All that killing over three years. For nothing.


Nothing at all.


***


“Tran,” Shiv asked. “Do you think the System might notice if I kill a thousand lesser vampires?”


“No. No, I really don’t. And I don’t know what you can do to change that. You’ve gone further than any other Pathless I know to earn something for yourself. And if it were up to me, I’d bestow a proper combat Path on you. I know you’re good for it. But the Town Lord and the capital… I don’t think they’ll take that risk with you. You know how it is. The world doesn’t give a shit about what we want. And most of us aren’t powerful enough to disagree.”


And that was just it: Pathless weren’t powerful. They couldn’t go where they wanted. They couldn’t live how they wanted. They couldn’t be their own masters. If this didn’t work—if he couldn’t earn a proper Path for himself from the System itself—then his only other choices were to find a Pathbearer that might bestow a combat-oriented Path on him without forcing a Curse of Indenturement on him. And that wasn’t likely in Blackedge.
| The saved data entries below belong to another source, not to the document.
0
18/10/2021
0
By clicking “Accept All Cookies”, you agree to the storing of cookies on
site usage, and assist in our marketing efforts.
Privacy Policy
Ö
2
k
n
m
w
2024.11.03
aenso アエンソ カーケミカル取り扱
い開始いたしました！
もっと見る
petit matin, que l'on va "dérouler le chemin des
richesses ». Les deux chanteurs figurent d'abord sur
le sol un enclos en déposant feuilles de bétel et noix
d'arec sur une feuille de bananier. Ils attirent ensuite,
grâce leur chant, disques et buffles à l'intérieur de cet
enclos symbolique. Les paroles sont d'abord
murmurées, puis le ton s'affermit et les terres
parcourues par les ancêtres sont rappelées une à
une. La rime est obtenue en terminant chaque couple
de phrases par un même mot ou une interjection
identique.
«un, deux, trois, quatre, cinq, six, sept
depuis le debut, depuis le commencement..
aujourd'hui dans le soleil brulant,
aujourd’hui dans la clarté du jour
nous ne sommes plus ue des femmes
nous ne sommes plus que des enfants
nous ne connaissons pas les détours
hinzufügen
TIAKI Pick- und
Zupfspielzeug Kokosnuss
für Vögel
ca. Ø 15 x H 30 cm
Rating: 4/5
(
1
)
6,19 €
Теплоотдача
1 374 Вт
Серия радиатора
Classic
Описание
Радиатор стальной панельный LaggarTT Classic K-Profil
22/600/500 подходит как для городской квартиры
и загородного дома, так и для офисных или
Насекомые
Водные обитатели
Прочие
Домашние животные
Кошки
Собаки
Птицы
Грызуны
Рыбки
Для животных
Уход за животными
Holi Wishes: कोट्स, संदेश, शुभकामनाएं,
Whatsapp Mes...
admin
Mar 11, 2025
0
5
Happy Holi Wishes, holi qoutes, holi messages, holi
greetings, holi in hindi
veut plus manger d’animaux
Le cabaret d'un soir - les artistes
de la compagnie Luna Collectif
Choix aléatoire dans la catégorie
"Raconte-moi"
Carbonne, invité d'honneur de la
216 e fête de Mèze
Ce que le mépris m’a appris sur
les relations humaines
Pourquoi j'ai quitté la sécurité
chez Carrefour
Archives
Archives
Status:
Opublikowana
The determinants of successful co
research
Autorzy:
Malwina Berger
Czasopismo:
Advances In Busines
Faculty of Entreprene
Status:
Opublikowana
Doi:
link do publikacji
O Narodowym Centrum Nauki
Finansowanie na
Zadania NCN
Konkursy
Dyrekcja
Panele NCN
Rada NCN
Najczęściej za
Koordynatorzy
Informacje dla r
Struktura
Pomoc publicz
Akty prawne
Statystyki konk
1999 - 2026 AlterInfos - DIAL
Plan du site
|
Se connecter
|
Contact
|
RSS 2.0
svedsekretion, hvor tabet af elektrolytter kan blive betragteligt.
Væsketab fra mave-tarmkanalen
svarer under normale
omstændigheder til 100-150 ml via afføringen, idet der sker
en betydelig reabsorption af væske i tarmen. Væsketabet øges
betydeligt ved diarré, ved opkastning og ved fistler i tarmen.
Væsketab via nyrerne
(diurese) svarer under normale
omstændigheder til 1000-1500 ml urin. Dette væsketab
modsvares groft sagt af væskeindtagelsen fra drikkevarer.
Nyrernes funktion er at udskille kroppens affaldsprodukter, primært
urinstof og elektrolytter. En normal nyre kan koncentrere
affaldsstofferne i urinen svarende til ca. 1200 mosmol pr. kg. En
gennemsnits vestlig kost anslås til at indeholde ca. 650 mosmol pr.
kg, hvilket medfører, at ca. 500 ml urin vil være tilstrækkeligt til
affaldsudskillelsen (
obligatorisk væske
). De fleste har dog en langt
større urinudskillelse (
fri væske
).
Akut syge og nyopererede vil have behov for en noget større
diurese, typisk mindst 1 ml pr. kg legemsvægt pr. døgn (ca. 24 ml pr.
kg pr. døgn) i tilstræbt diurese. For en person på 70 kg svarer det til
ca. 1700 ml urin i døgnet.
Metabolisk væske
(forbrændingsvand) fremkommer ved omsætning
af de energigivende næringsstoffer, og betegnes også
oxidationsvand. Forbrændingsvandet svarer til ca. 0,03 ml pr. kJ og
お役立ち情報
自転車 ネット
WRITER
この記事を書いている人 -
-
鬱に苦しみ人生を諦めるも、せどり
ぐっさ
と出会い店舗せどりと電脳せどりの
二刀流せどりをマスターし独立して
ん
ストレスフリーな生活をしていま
“I think you should go talk to your chef, kid,” Tran said. “He told me you have the talent. He told me—I think you should consider just… Being a cook isn’t so bad, you know? It could give you options.”


Shiv chuckled. “Georges is indentured to the Town Lord. My father and mother killed a lot of people with their ritual during my birth. You know that includes the Town Lord’s wife. There’s no life where I get a clean Path from anyone here without some nice little shackles fitted for my soul.”


And that was the problem with bestowed Paths: They were modified to serve the benefits of the one offering rather than the one receiving.


There was no such thing as free power.


“We all got shackles, Shiv. But I think your road here is run. And I think you know it too.”


Shiv sighed. A beat followed. “So. Since I cleared out the nest—”


“Ha! No. We’re collecting that contract. It was our contract to begin with, anyway. You just decided to be a quest-thief. Come on, kid, I’m not giving you a cut of the mithril. What are you thinking?”


“What about—”


“I already harvested the ones below,” Glide said, speaking in their airy tones. “The one on this floor is burned.”


Shiv sighed more deeply. “I really came down here just to burn myself for nothing, didn’t I?”


“Life’s funny that way,” Alice deadpanned. “So. Hey, boss, since we’re done with the nest, and we got our hands on the little psycho, can we get out of here before the Abyss spawns something strong enough to eat us all? This place is giving me the creeps.”


“Alice, you know that thing you’re doing right now?” Tran asked.


“Talking?”


Whining. Knock it off. We barely did any work. Broken Moon, you rookies get worse every goddamn year.” Tran looked to the Jump Mage and made a quick gesture. A pocket of space opened around them, expanding outward in waves of pressure before folding inward, dragging them in. At the last moment, Tran turned and took a final look at the lesser vampire. He frowned. “Hey, Shiv?”


“Yeah?”


“What the hell did you do to that thing’s neck?”


“I bit it.”


Tran nodded. Then his eyes widened. “You did wh—”


The teleportation spell triggered and drew them in. In seconds, they were across, zipping up through a narrow spatial tunnel back up to Blackedge.